Witnessing their culture and identity being eradicated, the characters deserve our sympathy, but there’s an unexpected subversive message here. In that regard, Landscape with Invisible Hand is similar to Alfonso Cauron’s dystopian drama, Children of Men (2006), where the happy ending is from the human perspective, not nature’s. It pitches a happy ending, but is it?

Landscape with Invisible Hand is primarily a film about colonialism and its effect on identity. It’s a collage of the intimidation, oppression, and violence that has defined human history, dating back to the ancient world. Colonialisation by the European nations, amongst them the British, French, Spanish, Danes, and Dutch, have lasting implications that are yet to be resolved. In Landscape with Invisible Hand, Adam, Beth, and Chloe are victims, but the discerning audience, for whom the aftermath of colonialism and the violence of the slave trade is their shared history, will find their sympathy offset by condemnation and shame. 

Whether intentional, Finley’s Landscape with Invisible Hand is an emotional and intellectual trojan horse – a means to remember humanity’s crimes whilst positioning humanity as victims. This is in stark contrast to the aforementioned arrogance of films such as Independence Day (which I thoroughly enjoyed). 

In Landscape with Invisible Hand, capitalism is weaponised, and humanity is out-priced by a more competitive extraterrestrial economy.
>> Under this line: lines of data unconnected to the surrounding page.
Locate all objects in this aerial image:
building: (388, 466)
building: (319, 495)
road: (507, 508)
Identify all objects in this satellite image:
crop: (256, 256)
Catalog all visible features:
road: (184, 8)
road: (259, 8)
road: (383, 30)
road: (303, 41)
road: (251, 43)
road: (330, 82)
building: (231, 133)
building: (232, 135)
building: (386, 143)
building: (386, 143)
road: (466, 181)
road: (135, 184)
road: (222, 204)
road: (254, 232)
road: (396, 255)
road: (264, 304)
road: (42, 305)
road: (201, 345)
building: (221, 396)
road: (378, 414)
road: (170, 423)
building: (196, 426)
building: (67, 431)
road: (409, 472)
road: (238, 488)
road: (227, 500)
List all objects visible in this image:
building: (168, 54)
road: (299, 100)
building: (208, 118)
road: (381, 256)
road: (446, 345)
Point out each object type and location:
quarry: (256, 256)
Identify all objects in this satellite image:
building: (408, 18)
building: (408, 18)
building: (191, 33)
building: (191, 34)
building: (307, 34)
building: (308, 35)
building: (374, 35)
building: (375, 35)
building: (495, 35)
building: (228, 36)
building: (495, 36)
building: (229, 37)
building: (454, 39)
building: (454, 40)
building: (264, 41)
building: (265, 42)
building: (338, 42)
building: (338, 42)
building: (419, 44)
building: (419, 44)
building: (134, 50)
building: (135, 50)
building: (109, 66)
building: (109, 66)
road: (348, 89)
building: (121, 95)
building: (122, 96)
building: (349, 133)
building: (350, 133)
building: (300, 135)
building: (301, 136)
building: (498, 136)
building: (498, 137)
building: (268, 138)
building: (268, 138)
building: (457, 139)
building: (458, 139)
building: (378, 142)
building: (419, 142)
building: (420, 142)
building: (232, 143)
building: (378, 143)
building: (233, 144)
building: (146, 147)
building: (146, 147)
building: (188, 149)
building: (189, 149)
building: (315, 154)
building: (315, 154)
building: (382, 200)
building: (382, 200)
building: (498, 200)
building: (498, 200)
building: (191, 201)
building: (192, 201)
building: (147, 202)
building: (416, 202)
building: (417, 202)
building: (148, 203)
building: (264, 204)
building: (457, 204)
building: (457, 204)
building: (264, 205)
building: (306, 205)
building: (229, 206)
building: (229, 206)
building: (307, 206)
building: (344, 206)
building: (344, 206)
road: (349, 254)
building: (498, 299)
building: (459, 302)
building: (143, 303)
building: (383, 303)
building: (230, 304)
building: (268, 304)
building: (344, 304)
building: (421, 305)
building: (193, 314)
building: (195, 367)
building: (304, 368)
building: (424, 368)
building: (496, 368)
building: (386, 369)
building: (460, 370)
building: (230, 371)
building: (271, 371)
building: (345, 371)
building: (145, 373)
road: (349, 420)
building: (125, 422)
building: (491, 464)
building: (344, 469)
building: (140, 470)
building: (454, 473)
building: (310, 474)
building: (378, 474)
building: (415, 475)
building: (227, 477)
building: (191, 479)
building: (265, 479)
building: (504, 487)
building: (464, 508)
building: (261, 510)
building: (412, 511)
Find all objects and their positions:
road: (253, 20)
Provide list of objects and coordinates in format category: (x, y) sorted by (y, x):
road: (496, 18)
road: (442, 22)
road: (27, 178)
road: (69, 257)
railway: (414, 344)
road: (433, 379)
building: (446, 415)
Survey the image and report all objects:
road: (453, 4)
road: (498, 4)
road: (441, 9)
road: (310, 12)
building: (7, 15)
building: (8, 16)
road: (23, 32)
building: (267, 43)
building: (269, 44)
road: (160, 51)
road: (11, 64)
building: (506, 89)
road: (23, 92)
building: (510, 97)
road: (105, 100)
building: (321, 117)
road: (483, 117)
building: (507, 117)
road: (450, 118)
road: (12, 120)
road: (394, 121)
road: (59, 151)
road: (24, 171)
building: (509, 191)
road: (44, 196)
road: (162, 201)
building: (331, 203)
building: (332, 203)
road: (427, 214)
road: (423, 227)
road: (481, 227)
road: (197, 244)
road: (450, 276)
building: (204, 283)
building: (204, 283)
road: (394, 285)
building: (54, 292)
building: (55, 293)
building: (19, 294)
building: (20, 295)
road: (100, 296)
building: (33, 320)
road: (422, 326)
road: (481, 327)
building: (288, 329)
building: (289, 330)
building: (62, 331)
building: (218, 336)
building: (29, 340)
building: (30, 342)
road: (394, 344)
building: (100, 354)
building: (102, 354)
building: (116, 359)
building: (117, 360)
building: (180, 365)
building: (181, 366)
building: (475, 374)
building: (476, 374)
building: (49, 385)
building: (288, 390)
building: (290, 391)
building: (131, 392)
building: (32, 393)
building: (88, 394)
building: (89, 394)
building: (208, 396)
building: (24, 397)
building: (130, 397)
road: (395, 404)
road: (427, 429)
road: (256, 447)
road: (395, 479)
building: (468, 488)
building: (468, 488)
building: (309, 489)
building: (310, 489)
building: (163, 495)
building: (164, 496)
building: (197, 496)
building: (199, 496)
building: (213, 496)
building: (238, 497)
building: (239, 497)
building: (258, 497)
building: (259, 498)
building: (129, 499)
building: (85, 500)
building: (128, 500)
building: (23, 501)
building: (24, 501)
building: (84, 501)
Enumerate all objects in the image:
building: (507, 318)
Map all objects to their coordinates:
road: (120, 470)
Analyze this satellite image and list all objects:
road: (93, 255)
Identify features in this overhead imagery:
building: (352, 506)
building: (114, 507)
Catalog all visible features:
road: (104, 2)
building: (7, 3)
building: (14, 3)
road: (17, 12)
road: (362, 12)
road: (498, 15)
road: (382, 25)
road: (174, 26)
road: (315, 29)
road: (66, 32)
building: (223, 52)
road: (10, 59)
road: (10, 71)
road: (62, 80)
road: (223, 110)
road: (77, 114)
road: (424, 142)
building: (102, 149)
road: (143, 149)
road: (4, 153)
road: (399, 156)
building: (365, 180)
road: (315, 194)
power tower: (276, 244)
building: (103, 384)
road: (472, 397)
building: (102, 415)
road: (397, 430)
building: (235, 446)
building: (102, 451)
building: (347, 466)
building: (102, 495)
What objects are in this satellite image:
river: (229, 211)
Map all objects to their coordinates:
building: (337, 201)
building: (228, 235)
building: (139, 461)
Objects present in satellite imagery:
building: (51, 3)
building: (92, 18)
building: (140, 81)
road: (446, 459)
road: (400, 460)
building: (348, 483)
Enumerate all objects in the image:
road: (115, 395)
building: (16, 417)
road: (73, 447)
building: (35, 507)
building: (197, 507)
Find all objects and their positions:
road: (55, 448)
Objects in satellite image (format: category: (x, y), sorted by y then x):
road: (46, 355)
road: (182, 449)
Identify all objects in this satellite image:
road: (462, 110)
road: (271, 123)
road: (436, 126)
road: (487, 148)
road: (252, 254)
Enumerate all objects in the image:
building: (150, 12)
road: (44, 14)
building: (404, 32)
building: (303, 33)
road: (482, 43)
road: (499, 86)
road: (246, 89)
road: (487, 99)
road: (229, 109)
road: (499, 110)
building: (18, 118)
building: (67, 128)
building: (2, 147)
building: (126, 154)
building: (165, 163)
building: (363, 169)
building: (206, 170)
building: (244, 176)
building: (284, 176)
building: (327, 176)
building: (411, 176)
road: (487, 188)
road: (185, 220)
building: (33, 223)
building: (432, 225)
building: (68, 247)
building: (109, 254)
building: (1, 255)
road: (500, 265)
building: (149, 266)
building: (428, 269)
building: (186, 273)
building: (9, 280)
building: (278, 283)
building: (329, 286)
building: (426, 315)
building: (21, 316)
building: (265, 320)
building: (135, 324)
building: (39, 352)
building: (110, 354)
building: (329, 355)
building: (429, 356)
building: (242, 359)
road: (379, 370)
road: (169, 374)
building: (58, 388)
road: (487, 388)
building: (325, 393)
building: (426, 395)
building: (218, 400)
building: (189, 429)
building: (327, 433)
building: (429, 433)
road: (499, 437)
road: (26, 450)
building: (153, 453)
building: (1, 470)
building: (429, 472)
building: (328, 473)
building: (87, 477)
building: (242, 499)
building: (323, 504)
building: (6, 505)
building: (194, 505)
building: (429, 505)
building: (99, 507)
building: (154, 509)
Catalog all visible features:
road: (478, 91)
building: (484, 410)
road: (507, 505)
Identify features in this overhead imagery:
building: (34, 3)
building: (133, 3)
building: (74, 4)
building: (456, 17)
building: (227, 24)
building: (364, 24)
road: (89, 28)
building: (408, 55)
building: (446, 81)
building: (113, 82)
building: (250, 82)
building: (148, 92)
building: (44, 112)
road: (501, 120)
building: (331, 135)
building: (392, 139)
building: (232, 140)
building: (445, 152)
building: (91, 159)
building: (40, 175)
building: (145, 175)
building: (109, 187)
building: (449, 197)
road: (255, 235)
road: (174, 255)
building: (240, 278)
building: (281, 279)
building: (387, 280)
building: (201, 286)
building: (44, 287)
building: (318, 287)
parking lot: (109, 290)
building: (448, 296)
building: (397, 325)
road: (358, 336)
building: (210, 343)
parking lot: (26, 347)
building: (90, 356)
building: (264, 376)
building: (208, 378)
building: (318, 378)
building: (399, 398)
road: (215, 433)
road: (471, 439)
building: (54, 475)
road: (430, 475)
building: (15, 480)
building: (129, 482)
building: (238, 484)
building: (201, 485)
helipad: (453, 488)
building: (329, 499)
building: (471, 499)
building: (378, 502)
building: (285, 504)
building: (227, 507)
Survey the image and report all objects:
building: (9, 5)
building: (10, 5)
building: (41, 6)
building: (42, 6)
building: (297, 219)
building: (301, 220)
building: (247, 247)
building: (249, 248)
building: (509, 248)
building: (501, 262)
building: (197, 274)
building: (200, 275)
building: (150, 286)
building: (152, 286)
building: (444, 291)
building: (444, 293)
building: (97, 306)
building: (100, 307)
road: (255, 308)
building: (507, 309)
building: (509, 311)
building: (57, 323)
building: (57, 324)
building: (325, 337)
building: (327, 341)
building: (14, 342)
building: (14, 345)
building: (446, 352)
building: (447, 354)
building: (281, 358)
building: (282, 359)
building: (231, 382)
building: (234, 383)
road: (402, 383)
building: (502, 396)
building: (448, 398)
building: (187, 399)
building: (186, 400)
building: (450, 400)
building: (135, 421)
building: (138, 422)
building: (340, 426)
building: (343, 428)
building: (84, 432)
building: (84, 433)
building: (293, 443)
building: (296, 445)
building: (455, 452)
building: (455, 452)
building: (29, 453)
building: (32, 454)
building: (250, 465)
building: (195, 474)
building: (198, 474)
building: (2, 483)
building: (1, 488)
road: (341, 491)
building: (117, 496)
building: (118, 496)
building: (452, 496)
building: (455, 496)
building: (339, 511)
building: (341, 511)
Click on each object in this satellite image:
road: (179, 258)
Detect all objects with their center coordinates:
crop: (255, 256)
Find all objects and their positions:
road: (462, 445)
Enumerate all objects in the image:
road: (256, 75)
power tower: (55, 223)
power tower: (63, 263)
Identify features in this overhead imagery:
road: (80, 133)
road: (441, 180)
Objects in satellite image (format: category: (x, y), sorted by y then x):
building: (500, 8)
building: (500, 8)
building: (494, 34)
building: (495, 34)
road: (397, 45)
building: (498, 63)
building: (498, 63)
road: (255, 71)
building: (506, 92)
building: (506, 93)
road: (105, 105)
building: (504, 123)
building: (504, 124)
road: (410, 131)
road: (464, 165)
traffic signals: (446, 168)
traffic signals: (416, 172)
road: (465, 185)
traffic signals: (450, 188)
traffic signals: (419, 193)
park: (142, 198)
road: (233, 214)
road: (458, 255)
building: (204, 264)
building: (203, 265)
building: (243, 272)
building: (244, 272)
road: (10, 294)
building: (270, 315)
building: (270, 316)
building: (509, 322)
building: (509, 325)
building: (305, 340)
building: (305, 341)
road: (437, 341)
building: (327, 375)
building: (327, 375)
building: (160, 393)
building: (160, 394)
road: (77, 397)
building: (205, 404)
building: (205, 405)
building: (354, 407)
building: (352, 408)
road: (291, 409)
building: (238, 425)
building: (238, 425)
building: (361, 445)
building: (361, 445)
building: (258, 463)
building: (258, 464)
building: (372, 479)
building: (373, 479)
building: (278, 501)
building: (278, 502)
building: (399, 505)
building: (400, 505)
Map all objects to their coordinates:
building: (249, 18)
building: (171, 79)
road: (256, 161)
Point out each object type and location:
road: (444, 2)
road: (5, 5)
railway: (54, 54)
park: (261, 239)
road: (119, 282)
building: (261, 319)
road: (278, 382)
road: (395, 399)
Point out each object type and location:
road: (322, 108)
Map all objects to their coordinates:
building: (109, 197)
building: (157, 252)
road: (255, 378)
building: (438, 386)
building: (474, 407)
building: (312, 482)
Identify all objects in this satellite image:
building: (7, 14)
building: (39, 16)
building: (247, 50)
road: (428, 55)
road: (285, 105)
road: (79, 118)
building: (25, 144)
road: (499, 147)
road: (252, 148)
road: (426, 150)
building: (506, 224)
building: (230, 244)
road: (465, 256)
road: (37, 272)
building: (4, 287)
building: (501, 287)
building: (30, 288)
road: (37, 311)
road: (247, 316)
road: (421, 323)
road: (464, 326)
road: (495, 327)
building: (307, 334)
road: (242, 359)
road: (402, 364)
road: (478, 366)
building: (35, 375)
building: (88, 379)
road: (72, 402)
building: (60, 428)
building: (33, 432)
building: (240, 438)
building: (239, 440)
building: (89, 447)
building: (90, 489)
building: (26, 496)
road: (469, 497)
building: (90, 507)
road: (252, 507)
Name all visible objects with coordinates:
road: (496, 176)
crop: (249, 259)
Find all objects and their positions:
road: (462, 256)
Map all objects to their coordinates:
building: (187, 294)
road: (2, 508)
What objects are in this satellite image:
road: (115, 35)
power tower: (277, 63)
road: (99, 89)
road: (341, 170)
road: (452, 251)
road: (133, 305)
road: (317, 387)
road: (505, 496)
The film reflects on the dystopian future technology may usher in thanks to a lack of foresight on our part. The colonialisation of Earth in this story, whose human culture and identity are being eradicated, is a metaphor for humans propelling themselves towards not only a technological and economic future but a political and cultural dystopian one. 

Finley has crafted a film rich in themes and ideas. He continues to develop these throughout, including satirical commentary on the legacy of gender inequality, using humour to speak the uncomfortable truth of patriarchy. The final theme and idea to develop are how art gives Adam the freedom to speak up, to express not only his feelings but those of others. The Vuvv’s response to his art – acquiring and then changing its context and message to control the narrative ≠ positions Landscape with Invisible Hand as a prism for audiences to perceive themes that define their present reality.

The film effectively uses humour to ground itself in a light-heartedness that has the vibe of its teen fiction source and yet bridges the teenage and adult genres. In the immediacy of the premiere at Sundance, the impression is that Landscape with Invisible Hand‘s effect will mature with time. It will draw connotations as this century unfolds, provoking thoughts about where we’ve come from and the utopian, not the dystopian future, we’re trying to reach.